Jul 11, 2024

Financial planning, Relationships

How to Share Expenses as a Couple

Emily Luk

CPA, CFA - CEO and Cofounder of Plenty

In 2013, Facebook once announced a 60% accuracy rate in predicting new relationships based on friending and like activity. Today, Venmo might be the best predictor of relationship beginnings, as couples often start by splitting expenses for things like movie tickets or larger purchases.

With more couples maintaining independent bank accounts and credit cards, managing shared versus individual expenses can be tricky. Here’s a guide to help navigate this aspect of your relationship.



Ways Couples Split Expenses


1. By Income

  • How it Works: If one partner earns more, they pay a higher portion of the expense. For example, if Jake earns 30% of the couple's combined income and Riley earns 70%, Jake could pay 30% of their rent while Riley pays 70%.



2. 50/50 Split

  • How it Works: Couples split the expense evenly, keeping it simple. For instance, Dakota and Alex share a joint credit card and each contributes 50% of the bill each month.

[Named joint coordinates]
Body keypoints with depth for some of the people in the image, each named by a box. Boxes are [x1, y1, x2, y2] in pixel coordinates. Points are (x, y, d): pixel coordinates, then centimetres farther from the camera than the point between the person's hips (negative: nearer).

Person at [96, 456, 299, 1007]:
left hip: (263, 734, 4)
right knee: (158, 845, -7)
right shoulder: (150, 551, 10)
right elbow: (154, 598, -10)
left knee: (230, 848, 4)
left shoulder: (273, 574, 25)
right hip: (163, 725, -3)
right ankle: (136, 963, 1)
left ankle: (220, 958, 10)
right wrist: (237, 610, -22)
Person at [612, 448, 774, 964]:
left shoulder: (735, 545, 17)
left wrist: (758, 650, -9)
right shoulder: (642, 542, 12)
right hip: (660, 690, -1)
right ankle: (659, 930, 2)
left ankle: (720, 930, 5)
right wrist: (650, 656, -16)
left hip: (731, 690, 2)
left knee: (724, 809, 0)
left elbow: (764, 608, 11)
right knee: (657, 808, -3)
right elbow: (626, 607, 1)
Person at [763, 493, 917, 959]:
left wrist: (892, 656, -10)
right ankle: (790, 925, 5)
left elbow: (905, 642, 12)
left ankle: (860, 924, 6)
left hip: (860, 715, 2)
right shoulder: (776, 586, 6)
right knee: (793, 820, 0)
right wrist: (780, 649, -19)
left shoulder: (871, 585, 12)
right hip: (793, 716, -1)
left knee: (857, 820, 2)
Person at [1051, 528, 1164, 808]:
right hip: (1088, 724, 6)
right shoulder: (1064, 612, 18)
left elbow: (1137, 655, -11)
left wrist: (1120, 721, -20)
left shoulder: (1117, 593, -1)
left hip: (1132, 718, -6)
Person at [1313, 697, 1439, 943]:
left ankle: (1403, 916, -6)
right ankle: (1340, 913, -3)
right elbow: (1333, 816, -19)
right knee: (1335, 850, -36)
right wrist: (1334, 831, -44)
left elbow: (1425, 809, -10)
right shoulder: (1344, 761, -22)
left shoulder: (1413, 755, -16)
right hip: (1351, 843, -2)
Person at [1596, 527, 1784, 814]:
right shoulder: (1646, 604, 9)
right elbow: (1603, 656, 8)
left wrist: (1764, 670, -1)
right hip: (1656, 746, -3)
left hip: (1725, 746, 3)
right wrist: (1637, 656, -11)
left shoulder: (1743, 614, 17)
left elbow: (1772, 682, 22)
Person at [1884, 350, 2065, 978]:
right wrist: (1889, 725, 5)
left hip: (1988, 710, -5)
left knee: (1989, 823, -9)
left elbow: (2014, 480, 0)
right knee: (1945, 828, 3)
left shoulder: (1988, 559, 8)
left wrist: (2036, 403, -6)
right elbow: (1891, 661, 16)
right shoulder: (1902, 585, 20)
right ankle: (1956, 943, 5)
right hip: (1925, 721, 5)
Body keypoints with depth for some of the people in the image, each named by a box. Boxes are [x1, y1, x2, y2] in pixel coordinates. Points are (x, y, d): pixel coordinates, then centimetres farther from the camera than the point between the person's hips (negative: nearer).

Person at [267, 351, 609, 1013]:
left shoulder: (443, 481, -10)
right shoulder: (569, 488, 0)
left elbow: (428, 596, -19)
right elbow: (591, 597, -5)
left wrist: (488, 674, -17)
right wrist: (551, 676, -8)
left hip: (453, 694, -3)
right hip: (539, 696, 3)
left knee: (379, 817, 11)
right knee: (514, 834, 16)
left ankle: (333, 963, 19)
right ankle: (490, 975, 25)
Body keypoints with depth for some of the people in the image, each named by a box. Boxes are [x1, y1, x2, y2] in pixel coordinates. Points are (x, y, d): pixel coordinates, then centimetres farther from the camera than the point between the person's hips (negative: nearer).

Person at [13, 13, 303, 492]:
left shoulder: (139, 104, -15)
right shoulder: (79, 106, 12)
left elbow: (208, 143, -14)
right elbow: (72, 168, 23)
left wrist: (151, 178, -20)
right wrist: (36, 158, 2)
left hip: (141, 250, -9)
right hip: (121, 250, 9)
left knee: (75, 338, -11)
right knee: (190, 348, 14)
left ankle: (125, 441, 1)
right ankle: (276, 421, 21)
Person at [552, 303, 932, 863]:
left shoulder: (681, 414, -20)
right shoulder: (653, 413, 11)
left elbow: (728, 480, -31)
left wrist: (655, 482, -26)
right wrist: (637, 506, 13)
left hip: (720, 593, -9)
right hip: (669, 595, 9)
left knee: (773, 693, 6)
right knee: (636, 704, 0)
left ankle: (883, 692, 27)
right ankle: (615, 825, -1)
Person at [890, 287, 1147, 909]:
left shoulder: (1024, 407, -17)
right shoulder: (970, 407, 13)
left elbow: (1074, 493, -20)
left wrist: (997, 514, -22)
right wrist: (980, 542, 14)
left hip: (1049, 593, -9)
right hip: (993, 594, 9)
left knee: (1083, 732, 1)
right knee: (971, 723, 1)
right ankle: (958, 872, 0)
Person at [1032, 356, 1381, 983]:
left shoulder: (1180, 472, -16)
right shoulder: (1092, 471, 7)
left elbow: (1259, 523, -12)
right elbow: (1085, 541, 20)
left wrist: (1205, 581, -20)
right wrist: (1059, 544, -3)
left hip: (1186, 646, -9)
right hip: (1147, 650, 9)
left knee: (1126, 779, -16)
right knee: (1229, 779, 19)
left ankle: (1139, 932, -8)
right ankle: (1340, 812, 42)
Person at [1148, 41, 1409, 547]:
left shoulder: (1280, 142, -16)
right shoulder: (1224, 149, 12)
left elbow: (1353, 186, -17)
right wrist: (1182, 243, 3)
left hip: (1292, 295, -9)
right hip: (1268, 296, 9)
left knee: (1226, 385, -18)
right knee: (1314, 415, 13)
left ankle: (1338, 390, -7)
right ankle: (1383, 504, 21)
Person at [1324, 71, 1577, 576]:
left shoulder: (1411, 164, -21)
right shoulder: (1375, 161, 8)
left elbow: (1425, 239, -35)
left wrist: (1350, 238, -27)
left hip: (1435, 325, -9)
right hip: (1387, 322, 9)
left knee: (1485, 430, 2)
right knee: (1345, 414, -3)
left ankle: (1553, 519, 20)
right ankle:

== Tasks ==
(1) Sum up the article on sharing expenses as a couple in two sentences.
(2) Update the article on sharing expenses as a couple by giving everything from "In 2013, Facebook" down to "Riley pays 70%." again, with "rent" changed to "utilities".
(3) Answer these questions on the article on sharing expenses as a couple:
(a) What accuracy rate did Facebook announce in 2013 for predicting new relationships?
(b) In the income example, what share of the couple's combined income does Riley earn?
(c) What do Dakota and Alex share?

== Solutions to the exercise ==
(1) Couples often begin their relationships by splitting costs like movie tickets, and with more of them keeping separate bank accounts and credit cards, managing shared versus individual expenses can be tricky. The article describes two ways to split costs: by income, where the partner who earns more pays a larger portion, and a 50/50 split, where each partner pays half.

(2)
In 2013, Facebook once announced a 60% accuracy rate in predicting new relationships based on friending and like activity. Today, Venmo might be the best predictor of relationship beginnings, as couples often start by splitting expenses for things like movie tickets or larger purchases.

With more couples maintaining independent bank accounts and credit cards, managing shared versus individual expenses can be tricky. Here’s a guide to help navigate this aspect of your relationship.



Ways Couples Split Expenses


1. By Income

  • How it Works: If one partner earns more, they pay a higher portion of the expense. For example, if Jake earns 30% of the couple's combined income and Riley earns 70%, Jake could pay 30% of their utilities while Riley pays 70%.

(3)
(a) 60%
(b) 70%
(c) A joint credit card